**TEXT EXTRACT**
--- begin ---

The Greeks ‘considered a fierce struggle against desire a normal state of affairs. They saw themselves as exposed to all kinds of powerful forces. The world’s delights were lying in wait to ambush them around the next corner. And yet people naturally wanted to indulge as much as possible in things that were enjoyable' (p.142).

Marion kouros (rear view), BC 510-20, marble British Museum (British Museum photo)
Marion kouros (rear view), BC 510-20, marble British Museum (British Museum photo)

Anatomy

 

The kouros are often strangely un-anatomical. Spivey mentions the existence of an iliac crest on the back as well as front of the torso.

 

The shift from Archaic to Classical representations of men marked a watershed for art, according to Boardman (Boardman, J. ‘Introduction” in Boardman, (ed.) (1993) The Oxford History of Classical Art, OUP).

 

The realization that the artist could effectively improve on nature through realistic representation rather than relying on conceptual formulas through which to express the natural world occurred in Greece for the first time in the history of man (p.5).

 

However, that realistic representation was not an empirical realism but more a,

 

shrewd combination of observation and that long dominant interest in design and proportion (p.5).

 

So what does one conclude? That the beauty of the kouros is moral, god-pleasing, erotic, pure, elegant, innocent, available, civilized, calm, balanced.

 

That they are:

an offering;

a status symbol of individuals and competing city-states;

a marker (of graves);

a protector (of the dead);

and an appeaser/pleaser (of the gods).

 

They are monumental, schematic, formulaic, and mostly (in as much as they have survived to our times) made of marble.

--- end ---

**RECORDED DATA**
--- begin ---

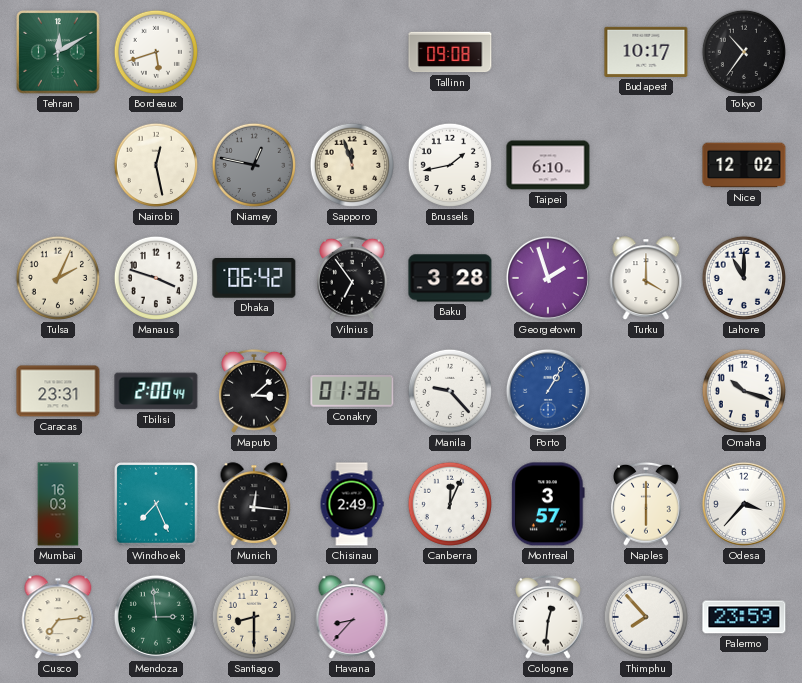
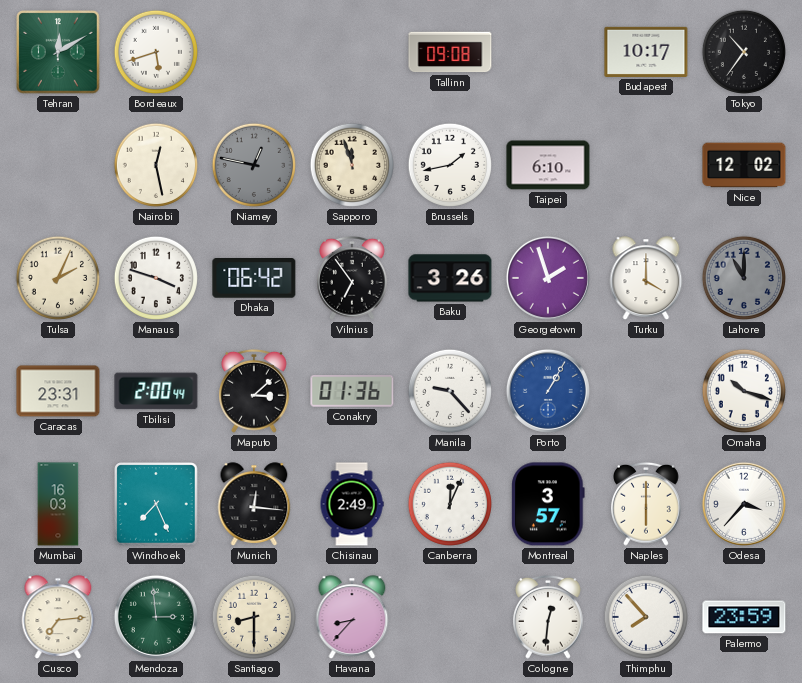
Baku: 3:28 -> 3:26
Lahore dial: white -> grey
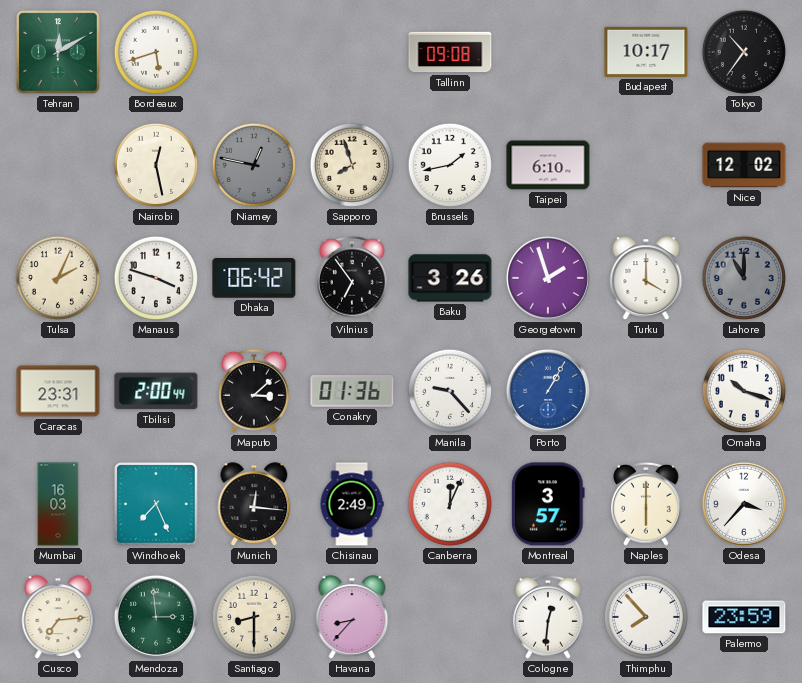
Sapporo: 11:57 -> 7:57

--- end ---

**EXERCISE**
According to the kouros text, what material were most of the kouroi made of? Rely only on the kouros text, not on the listing.

**EXERCISE SOLUTION**
Marble.